Saw a bunch of deer on the road behind Target...


----------



## craig barnett

Guess it's dead. No one posting anything.


----------



## Glenn

craig barnett said:


> Guess it's dead. No one posting anything.



Still seeing action near Ball Ground with lots of chasing, just wish I had a gun in my hand instead of a bow.


----------



## GAbuckhunter88

Anybody still hunting?


----------



## jimmyb

GAbuckhunter88 said:


> Anybody still hunting?


Going to try Fri, Sat. If I don't see a shooter maybe I'll get lucky and catch my trespasser and tree stand thief. They posted my tree stand,lol.


----------



## lildorris00

I will be in woods Saturday morning.  Saw a few bucks crossing the roads over the past week.  Maybe this cold front will get them feeling frisky.


----------



## NickNock24

I haven't been seeing any deer in south Cherokee lately


----------



## GAbuckhunter88

Hunted Saturday evening and knocked down a decent boar. Wasn't what I was after but we are trying to get as many as we can off the property.


----------



## austanj

Need help?


----------



## craig barnett

Who still hunting. In tree in creek bottom. Been slow. Any one seeing anything.


----------



## NickNock24

I've been seeing late movement around 11AM in Cherokee


----------



## GAbuckhunter88

Checked my cameras and showing movement from 9am-11am


----------

» **The tasks**:
**A.** Reproduce the part of the deer hunting thread starting at "Going to try" and ending at "them feeling frisky.", renaming "tree stand" to "deer stand" everywhere it occurs.
**B.** Name every distinct username that appears as a post author in the deer hunting thread.

» **Raw data**:
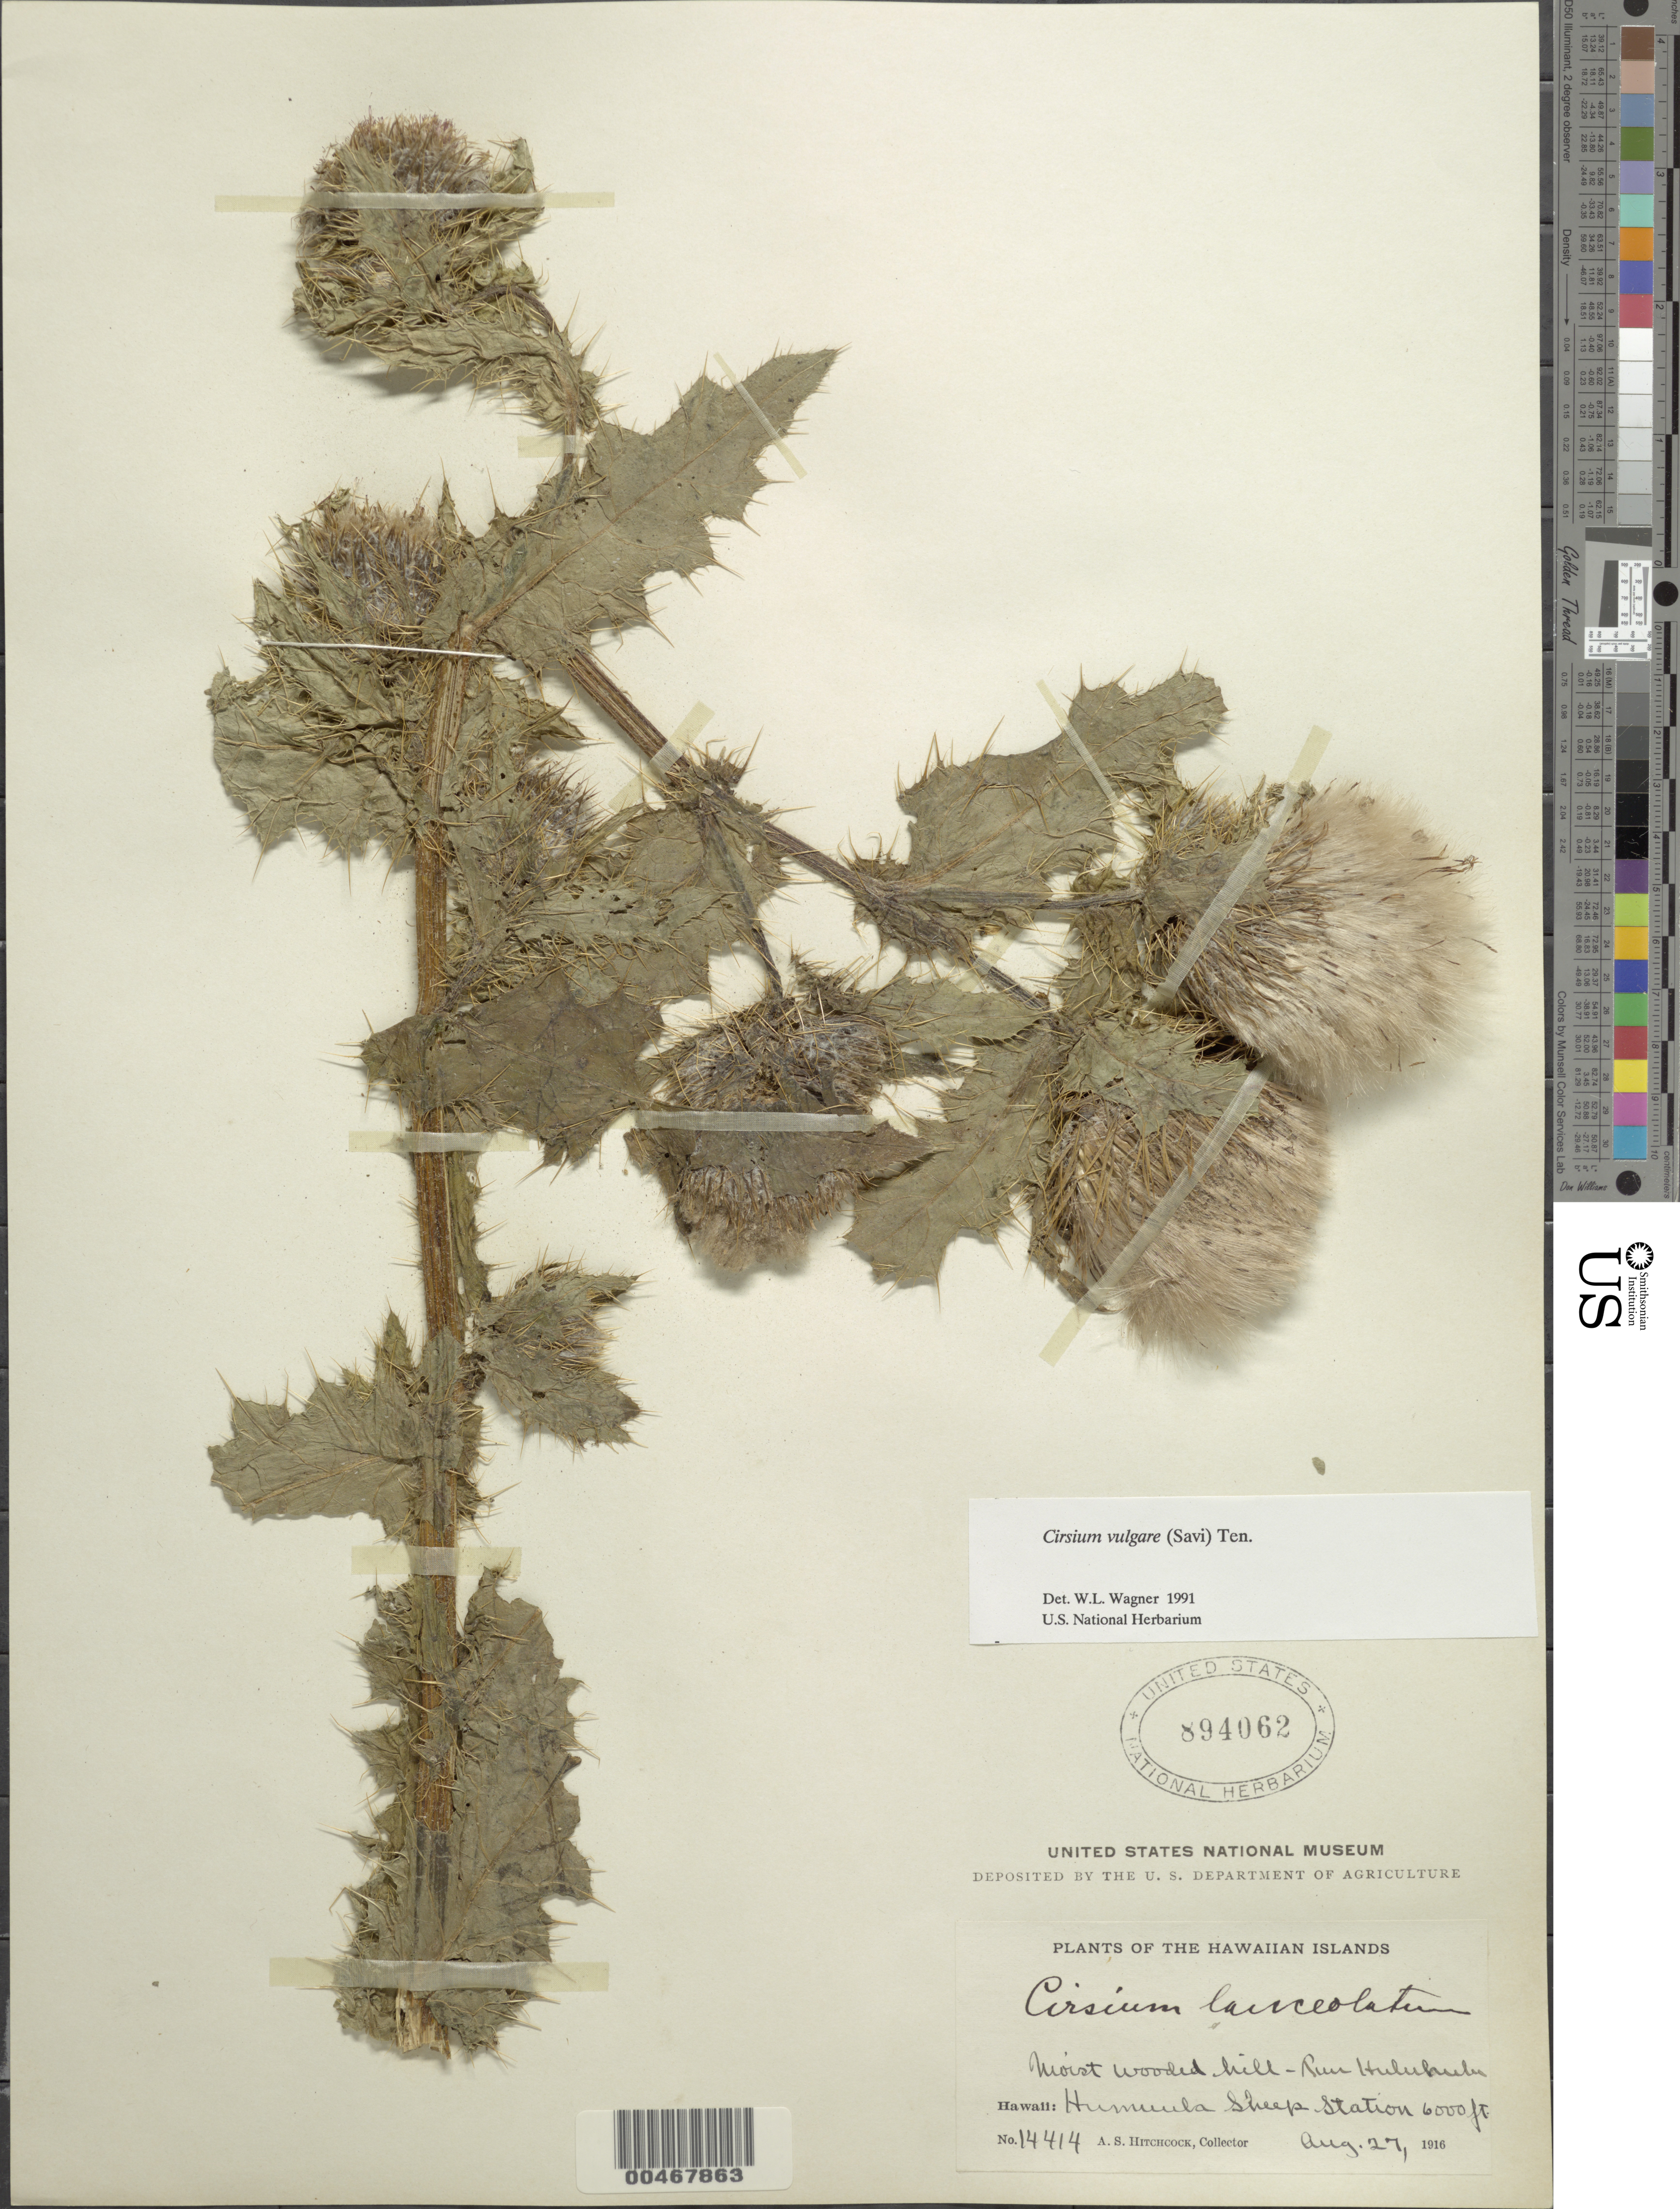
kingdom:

» **Answers in order**:
**A.**
Going to try Fri, Sat. If I don't see a shooter maybe I'll get lucky and catch my trespasser and deer stand thief. They posted my deer stand,lol.


----------



## lildorris00

I will be in woods Saturday morning.  Saw a few bucks crossing the roads over the past week.  Maybe this cold front will get them feeling frisky.

**B.**
craig barnett
Glenn
GAbuckhunter88
jimmyb
lildorris00
NickNock24
austanj